§ Exercise inputs:

· · · ·

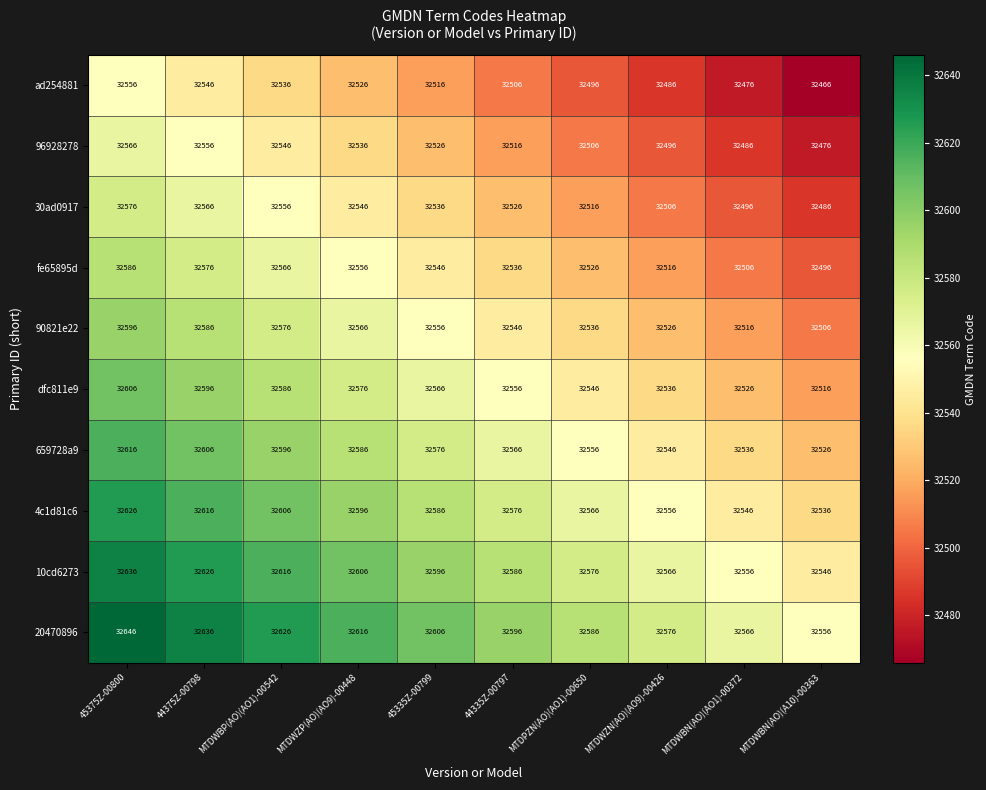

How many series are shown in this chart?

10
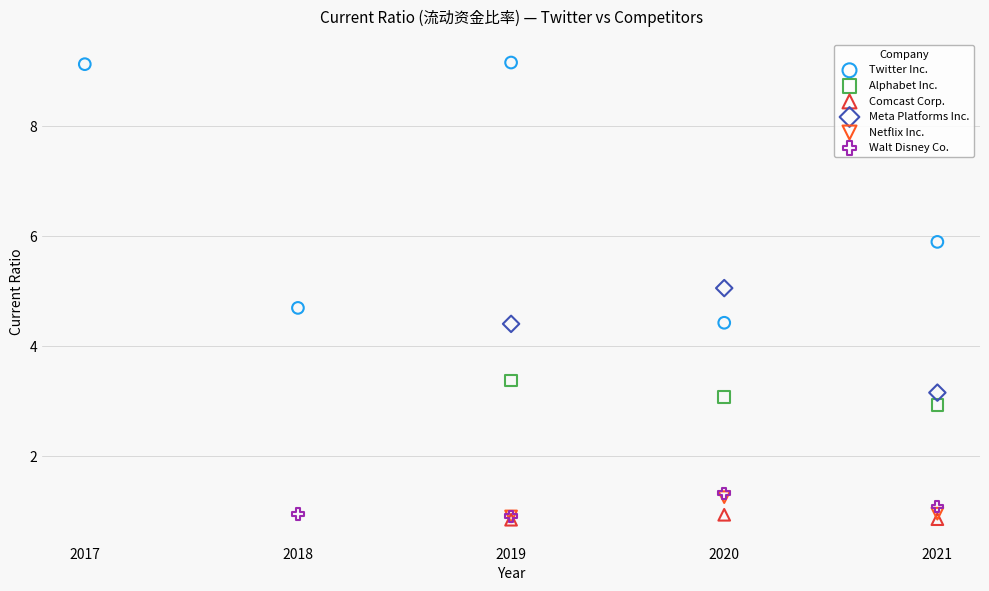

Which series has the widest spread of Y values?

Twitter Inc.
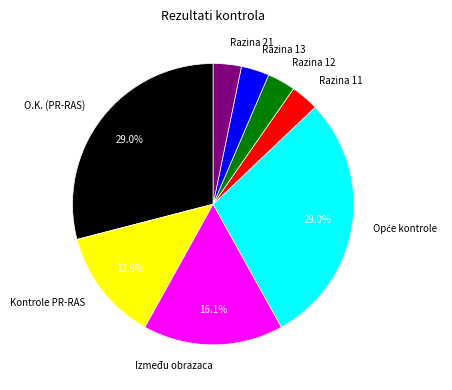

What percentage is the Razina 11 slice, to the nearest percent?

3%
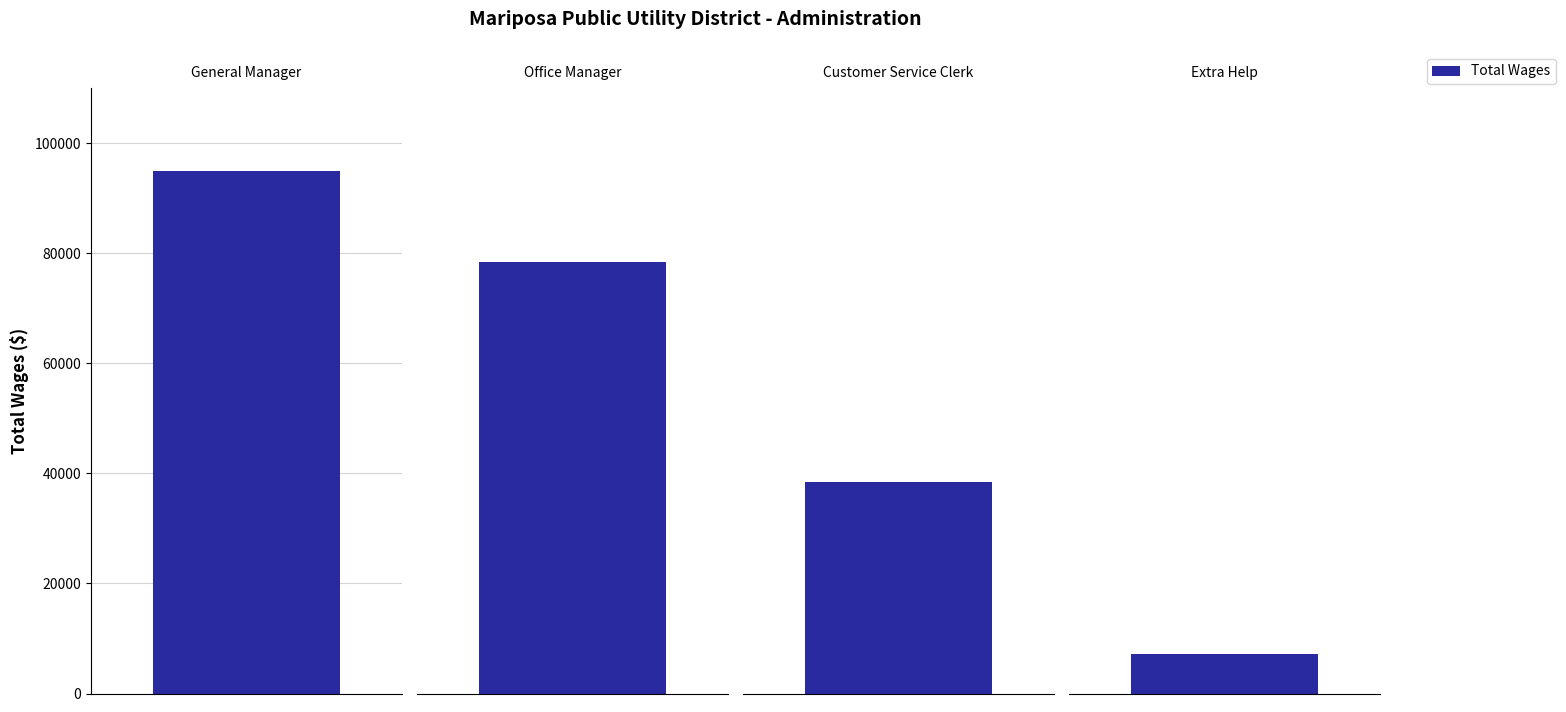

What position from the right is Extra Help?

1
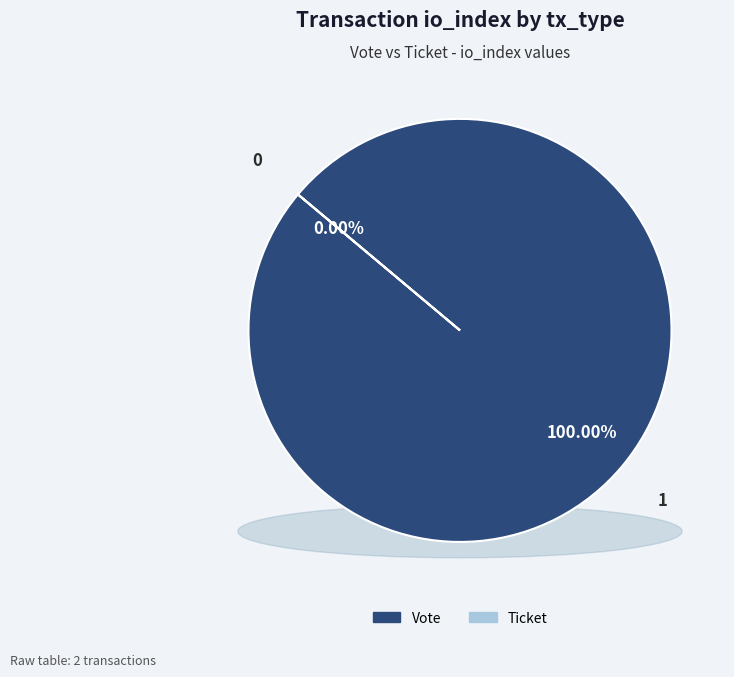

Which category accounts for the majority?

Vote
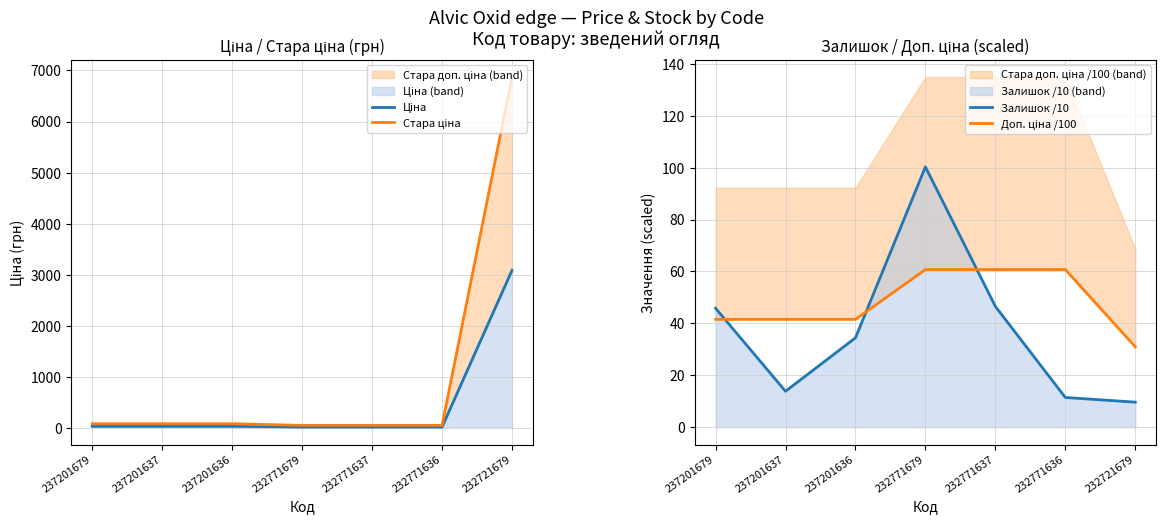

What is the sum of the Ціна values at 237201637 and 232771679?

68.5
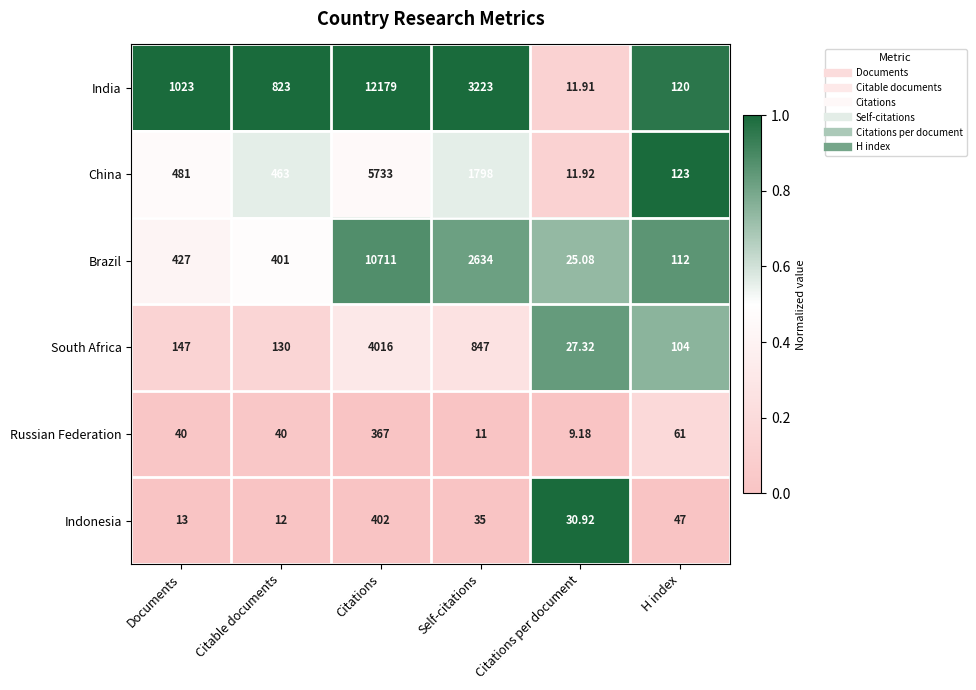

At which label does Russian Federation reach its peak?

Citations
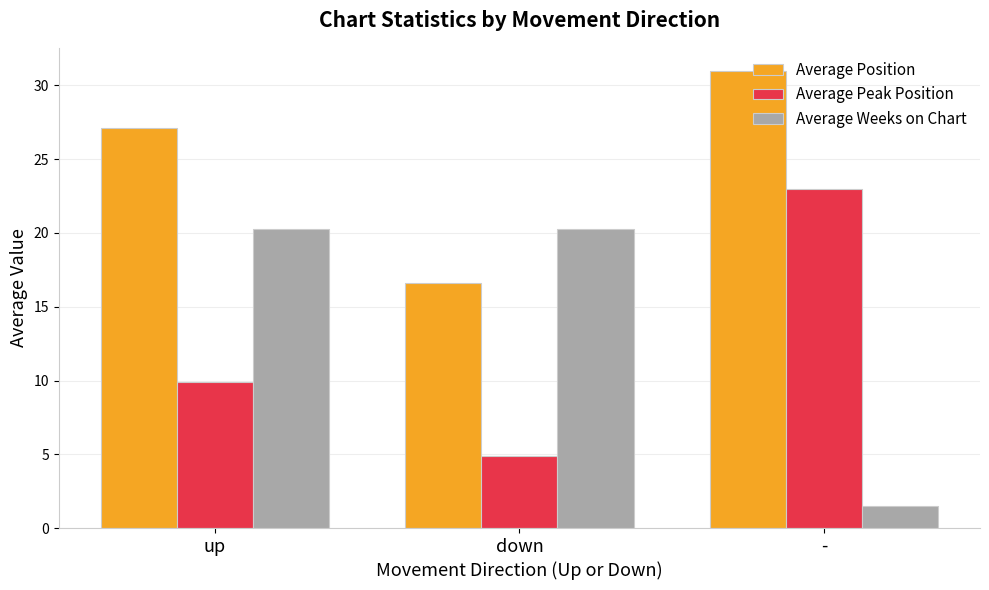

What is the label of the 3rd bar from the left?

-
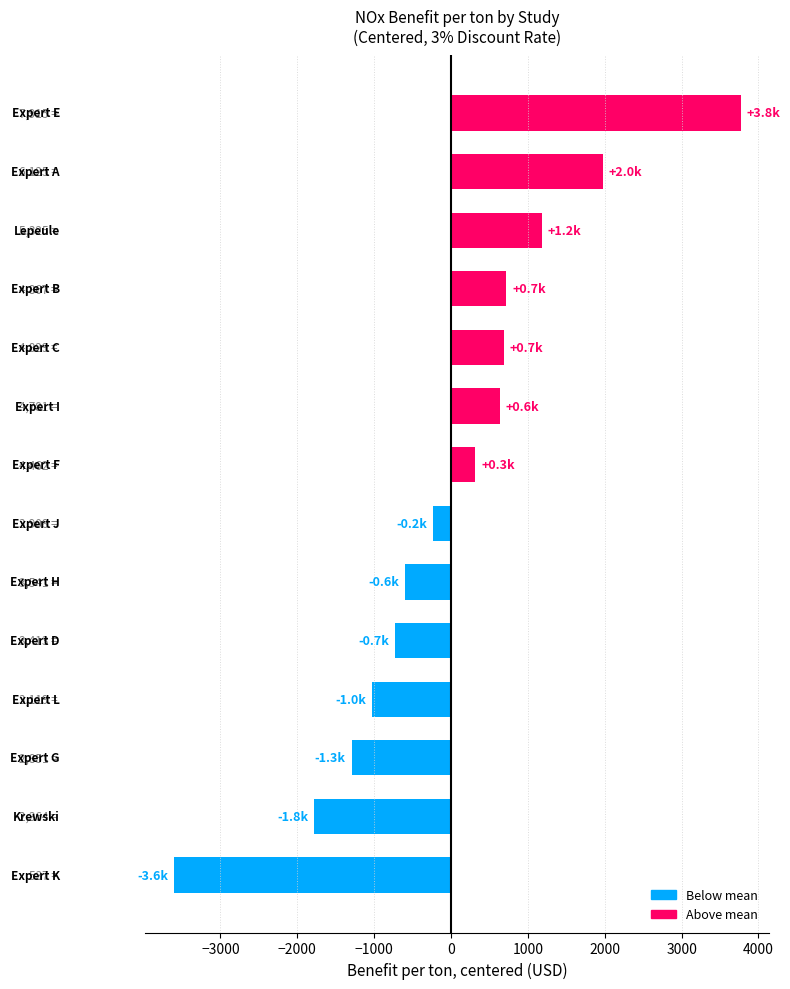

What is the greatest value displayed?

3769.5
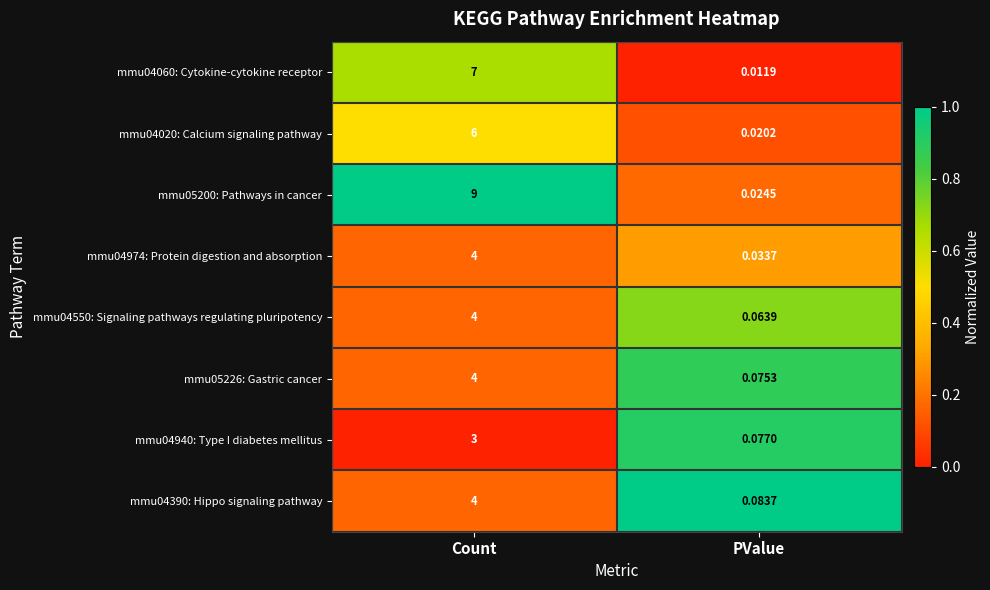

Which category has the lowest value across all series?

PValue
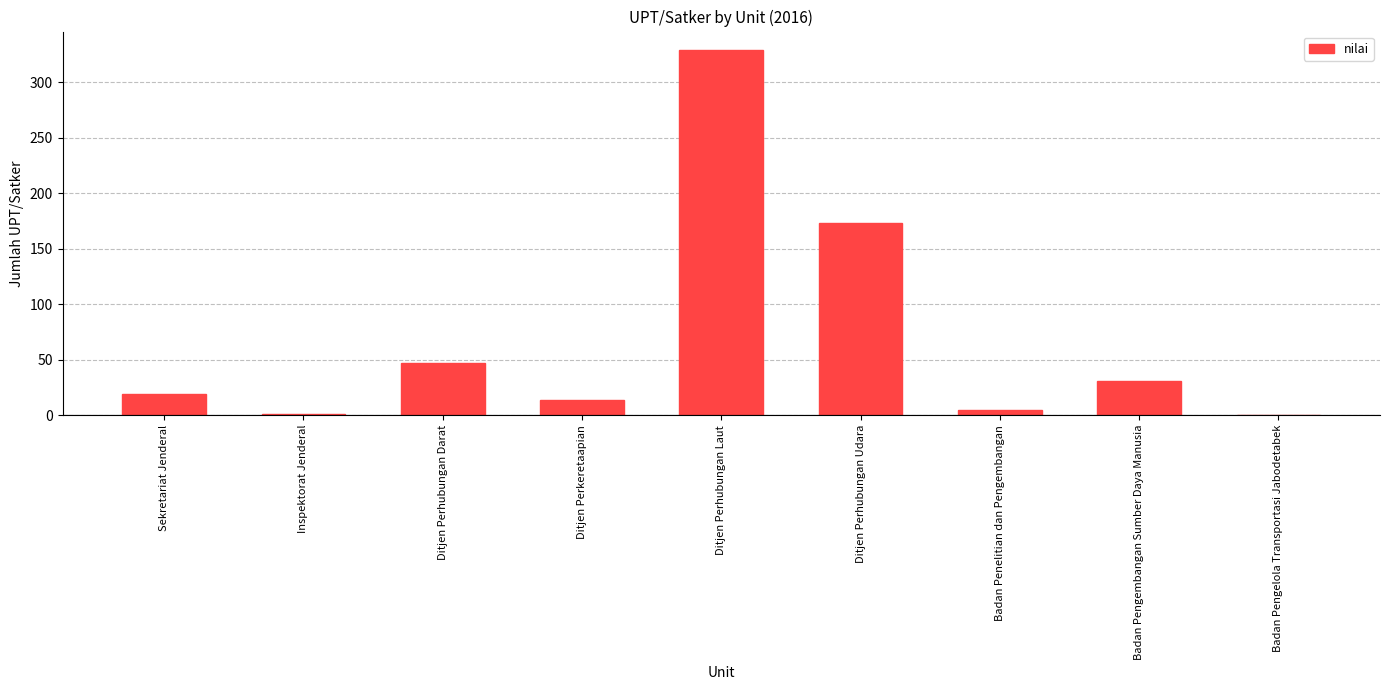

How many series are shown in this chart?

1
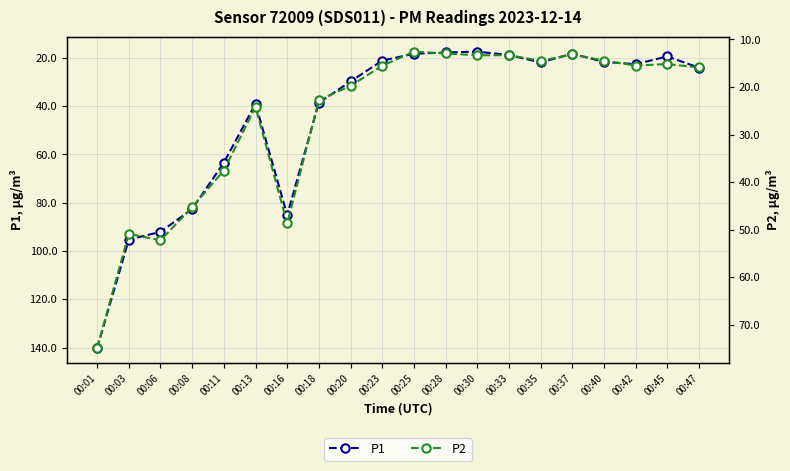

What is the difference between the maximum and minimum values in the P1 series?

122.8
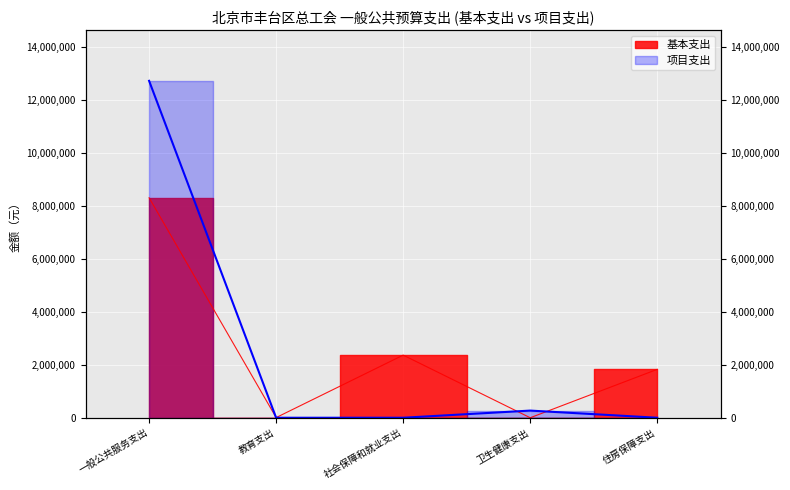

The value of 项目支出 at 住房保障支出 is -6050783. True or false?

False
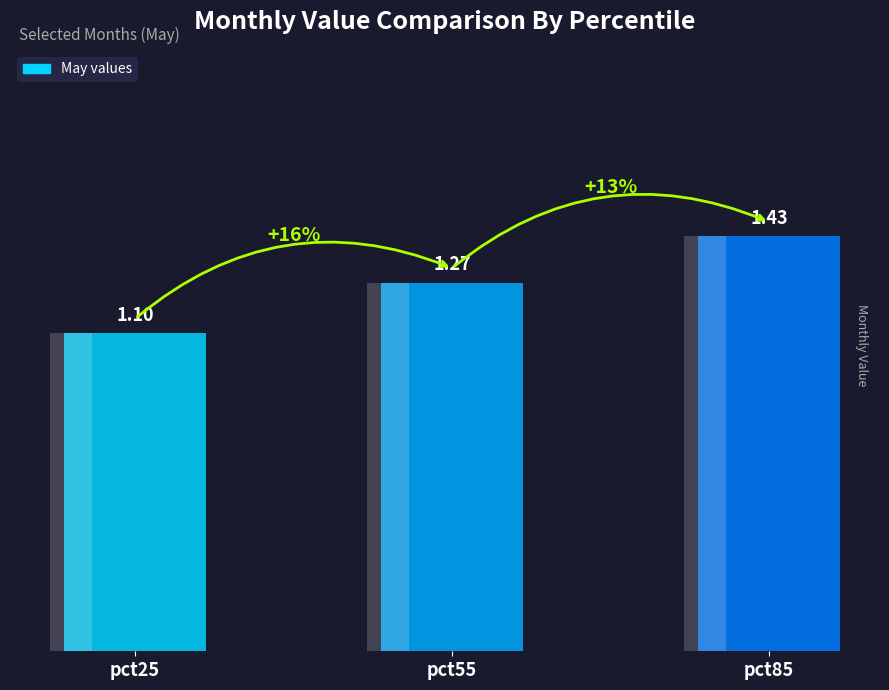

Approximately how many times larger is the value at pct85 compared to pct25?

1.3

· · · ·

§ What is expected:
Can you rewrite all the lines above with every "chart" changed to "graph" and nothing else altered, leaving out the pictures?

§ Written solution:
How many series are shown in this graph?

10

Which series has the widest spread of Y values?

Twitter Inc.

What percentage is the Razina 11 slice, to the nearest percent?

3%

What position from the right is Extra Help?

1

Which category accounts for the majority?

Vote

What is the sum of the Ціна values at 237201637 and 232771679?

68.5

At which label does Russian Federation reach its peak?

Citations

What is the label of the 3rd bar from the left?

-

What is the greatest value displayed?

3769.5

Which category has the lowest value across all series?

PValue

How many series are shown in this graph?

1

What is the difference between the maximum and minimum values in the P1 series?

122.8

The value of 项目支出 at 住房保障支出 is -6050783. True or false?

False

Approximately how many times larger is the value at pct85 compared to pct25?

1.3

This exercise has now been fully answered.